Which brings us to my second suggestion. You know what else bars have? Bar stools. Chairs. Places for people to sit down while they socialize and pass the time.
You know what Toronto’s parks don’t have enough of? Places to sit down, or things to sit on. Sure, there are a few wooden benches affixed in place here and there, and the odd well-placed rock. But as I wrote last summer, there really are relatively few places to have a seat in our public places, including in our parks.
In New York City and Paris, cheap, movable chairs are a ubiquitous and well-used fixture of parks and public squares. And they are better than park benches specifically because there are lots of them and you can move them around — into the shade, or into conversation circles, or whatever — as you like.
“People don’t care about the architectural design of a public space,” writer Jonathan Rowe observed, summarizing the work of legendary urbanist William H. Whyte. “What they do care about is one simple thing: places to sit.”
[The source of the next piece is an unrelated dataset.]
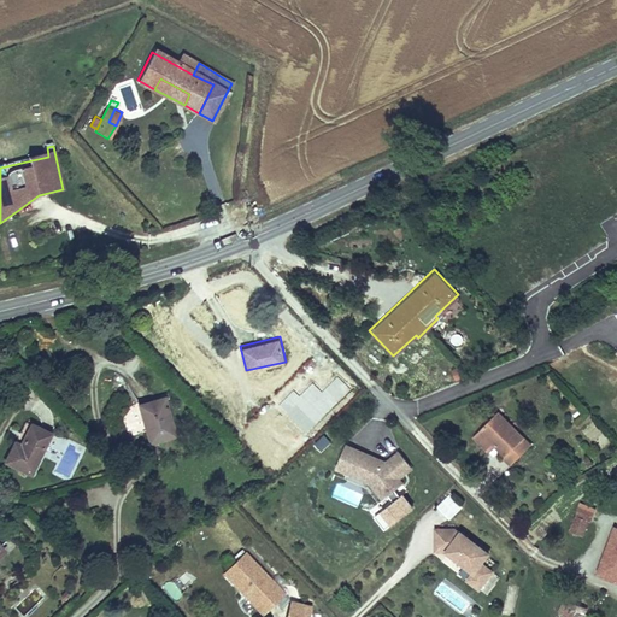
[(465,371),(460,364),(450,370),(454,378),(465,371)]
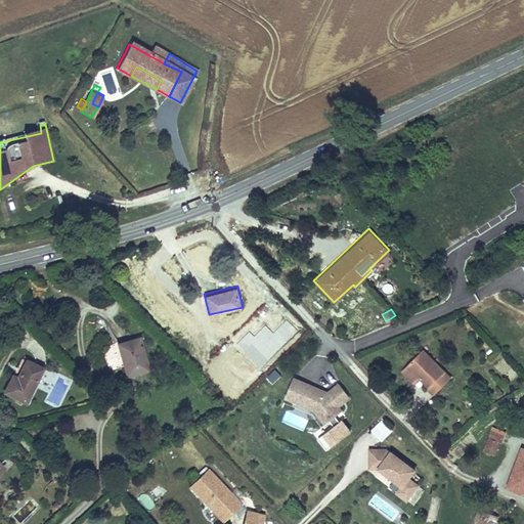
[(153,368),(142,334),(117,341),(127,377),(153,368)]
We need more of them in our parks, particularly local neighbourhood drop-in parkettes where people stopping in spontaneously are less likely to have packed a picnic blanket or beach towel with them.
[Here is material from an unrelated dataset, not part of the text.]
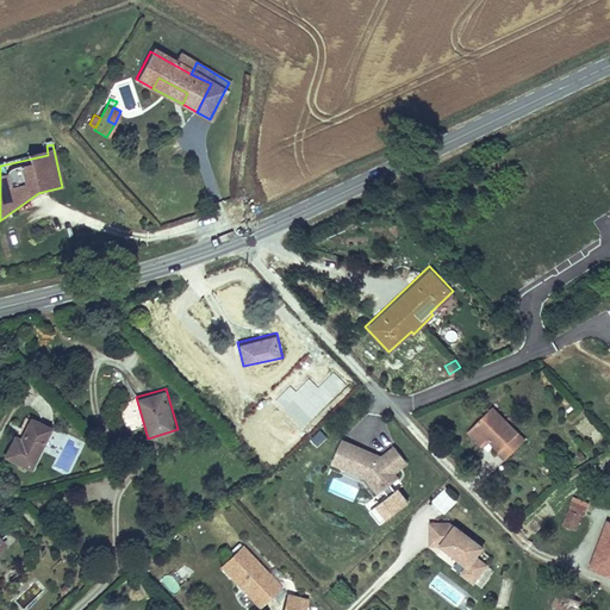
[(291,423),(278,404),(250,423),(263,442),(291,423)]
Finally, if people are sitting around enjoying themselves and having a drink, they need something else. Something very basic in which the city has, in my experience, failed spectacularly.
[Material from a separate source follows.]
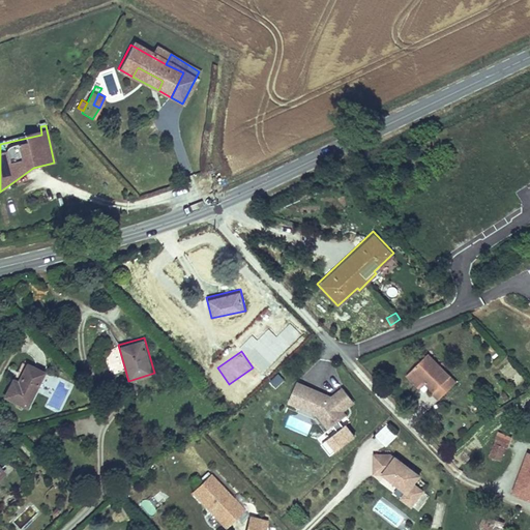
[(439,399),(458,380),(429,352),(406,375),(419,388),(425,382),(434,390),(433,392),(439,399)]
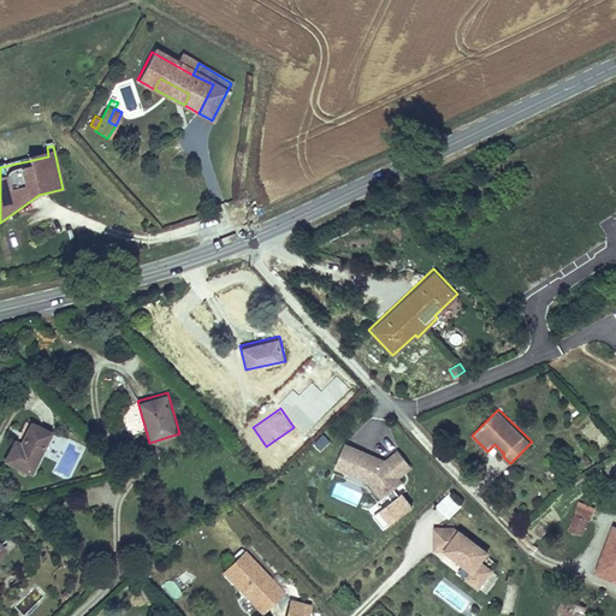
[(53,430),(30,419),(21,439),(15,436),(3,460),(33,473),(53,430)]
They need a decent place to go to the washroom.
“A 5-year-old little girl needed to use the washroom,” a Toronto resident named Betty Lynn wrote me recently about a trip to High Park — one of the city’s flagship destination parks. “She went ahead of me and I was surprised to see her back off, and so hesitant to go into a stall and wouldn’t enter. I looked in and agreed . . . and, frankly was horrified at the sight. Not only unflushed and horribly smelly, but with huge amounts of toilet paper all over the floor, little clean toilet paper, water all over the floor and no lock on the doors! Of the wash basins only one had water (cold), the sinks were filthy and rusted and the floor looked like it hadn’t be cleaned (never mind painted) in decades.”
If you’re from Toronto, it’s likely nothing about Lynn’s description will surprise you. It seems like in our public parks in particular, there are two states in which you find a public washroom.
The first state is disgusting. As Lynn describes.
The second state is locked. For much of the year, the toilets in many parks are closed unless they are attached to a specific facility like a pool or a skating rink that is open. I recall with amazement this spring, while the cherry trees were blooming in High Park, on the same weekend as the park’s baseball and soccer leagues opened their seasons, the park was full of people. Police had gated the entrances to car traffic because there was gridlock on the park roads. The walkways were like Union Station during the morning rush hour. The park was predictably full for the event-packed weekend. And the public washrooms were . . . not yet open for the season.
Almost every fast-food joint and mom-and-pop diner in the city manages to keep restrooms open, and relatively clean, stocked with toilet paper, with functioning sinks and locking stall doors. It isn’t difficult or unreasonable to expect the city to manage the same thing in public facilities.
There’s the three-point plan: let people have a drink, let them have a seat while they do it and give them a decent washroom facility for when they need it. It isn’t a grandiose parkland strategy, but it is an easy way to make our existing parks much better.